## Collected data
————————

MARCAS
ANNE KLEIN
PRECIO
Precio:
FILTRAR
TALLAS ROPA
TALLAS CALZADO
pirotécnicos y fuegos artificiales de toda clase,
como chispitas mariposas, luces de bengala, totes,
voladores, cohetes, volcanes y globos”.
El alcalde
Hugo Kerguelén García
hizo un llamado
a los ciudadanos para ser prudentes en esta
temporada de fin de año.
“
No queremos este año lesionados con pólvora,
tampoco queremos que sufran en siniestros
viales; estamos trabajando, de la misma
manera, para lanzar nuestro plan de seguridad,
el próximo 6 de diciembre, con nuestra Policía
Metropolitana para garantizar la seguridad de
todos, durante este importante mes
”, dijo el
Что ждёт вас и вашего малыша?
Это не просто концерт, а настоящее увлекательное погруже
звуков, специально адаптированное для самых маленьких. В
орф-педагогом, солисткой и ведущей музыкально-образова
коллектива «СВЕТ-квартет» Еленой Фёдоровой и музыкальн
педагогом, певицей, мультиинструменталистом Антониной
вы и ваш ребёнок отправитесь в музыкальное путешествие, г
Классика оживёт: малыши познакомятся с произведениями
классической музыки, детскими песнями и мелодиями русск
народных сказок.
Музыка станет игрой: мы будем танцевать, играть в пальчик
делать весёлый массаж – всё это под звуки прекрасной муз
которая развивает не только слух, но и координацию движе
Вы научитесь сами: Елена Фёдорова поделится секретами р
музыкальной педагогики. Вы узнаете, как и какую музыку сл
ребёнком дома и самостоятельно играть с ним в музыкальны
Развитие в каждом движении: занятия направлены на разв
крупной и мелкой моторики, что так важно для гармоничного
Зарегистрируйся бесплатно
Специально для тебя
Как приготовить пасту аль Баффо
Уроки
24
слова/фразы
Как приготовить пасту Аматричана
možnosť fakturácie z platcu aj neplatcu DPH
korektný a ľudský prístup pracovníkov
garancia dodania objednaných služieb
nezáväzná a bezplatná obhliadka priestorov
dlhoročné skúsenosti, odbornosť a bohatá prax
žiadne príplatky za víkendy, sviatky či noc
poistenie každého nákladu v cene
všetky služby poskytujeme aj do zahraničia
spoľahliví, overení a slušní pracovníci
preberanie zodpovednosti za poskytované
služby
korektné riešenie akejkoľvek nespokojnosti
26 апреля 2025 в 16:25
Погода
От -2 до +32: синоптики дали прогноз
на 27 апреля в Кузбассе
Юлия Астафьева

————————

## What you have to do
Reproduce the lines above. Leave each one as it is.

## Exercise solution
MARCAS
ANNE KLEIN
PRECIO
Precio:
FILTRAR
TALLAS ROPA
TALLAS CALZADO
pirotécnicos y fuegos artificiales de toda clase,
como chispitas mariposas, luces de bengala, totes,
voladores, cohetes, volcanes y globos”.
El alcalde
Hugo Kerguelén García
hizo un llamado
a los ciudadanos para ser prudentes en esta
temporada de fin de año.
“
No queremos este año lesionados con pólvora,
tampoco queremos que sufran en siniestros
viales; estamos trabajando, de la misma
manera, para lanzar nuestro plan de seguridad,
el próximo 6 de diciembre, con nuestra Policía
Metropolitana para garantizar la seguridad de
todos, durante este importante mes
”, dijo el
Что ждёт вас и вашего малыша?
Это не просто концерт, а настоящее увлекательное погруже
звуков, специально адаптированное для самых маленьких. В
орф-педагогом, солисткой и ведущей музыкально-образова
коллектива «СВЕТ-квартет» Еленой Фёдоровой и музыкальн
педагогом, певицей, мультиинструменталистом Антониной
вы и ваш ребёнок отправитесь в музыкальное путешествие, г
Классика оживёт: малыши познакомятся с произведениями
классической музыки, детскими песнями и мелодиями русск
народных сказок.
Музыка станет игрой: мы будем танцевать, играть в пальчик
делать весёлый массаж – всё это под звуки прекрасной муз
которая развивает не только слух, но и координацию движе
Вы научитесь сами: Елена Фёдорова поделится секретами р
музыкальной педагогики. Вы узнаете, как и какую музыку сл
ребёнком дома и самостоятельно играть с ним в музыкальны
Развитие в каждом движении: занятия направлены на разв
крупной и мелкой моторики, что так важно для гармоничного
Зарегистрируйся бесплатно
Специально для тебя
Как приготовить пасту аль Баффо
Уроки
24
слова/фразы
Как приготовить пасту Аматричана
možnosť fakturácie z platcu aj neplatcu DPH
korektný a ľudský prístup pracovníkov
garancia dodania objednaných služieb
nezáväzná a bezplatná obhliadka priestorov
dlhoročné skúsenosti, odbornosť a bohatá prax
žiadne príplatky za víkendy, sviatky či noc
poistenie každého nákladu v cene
všetky služby poskytujeme aj do zahraničia
spoľahliví, overení a slušní pracovníci
preberanie zodpovednosti za poskytované
služby
korektné riešenie akejkoľvek nespokojnosti
26 апреля 2025 в 16:25
Погода
От -2 до +32: синоптики дали прогноз
на 27 апреля в Кузбассе
Юлия Астафьева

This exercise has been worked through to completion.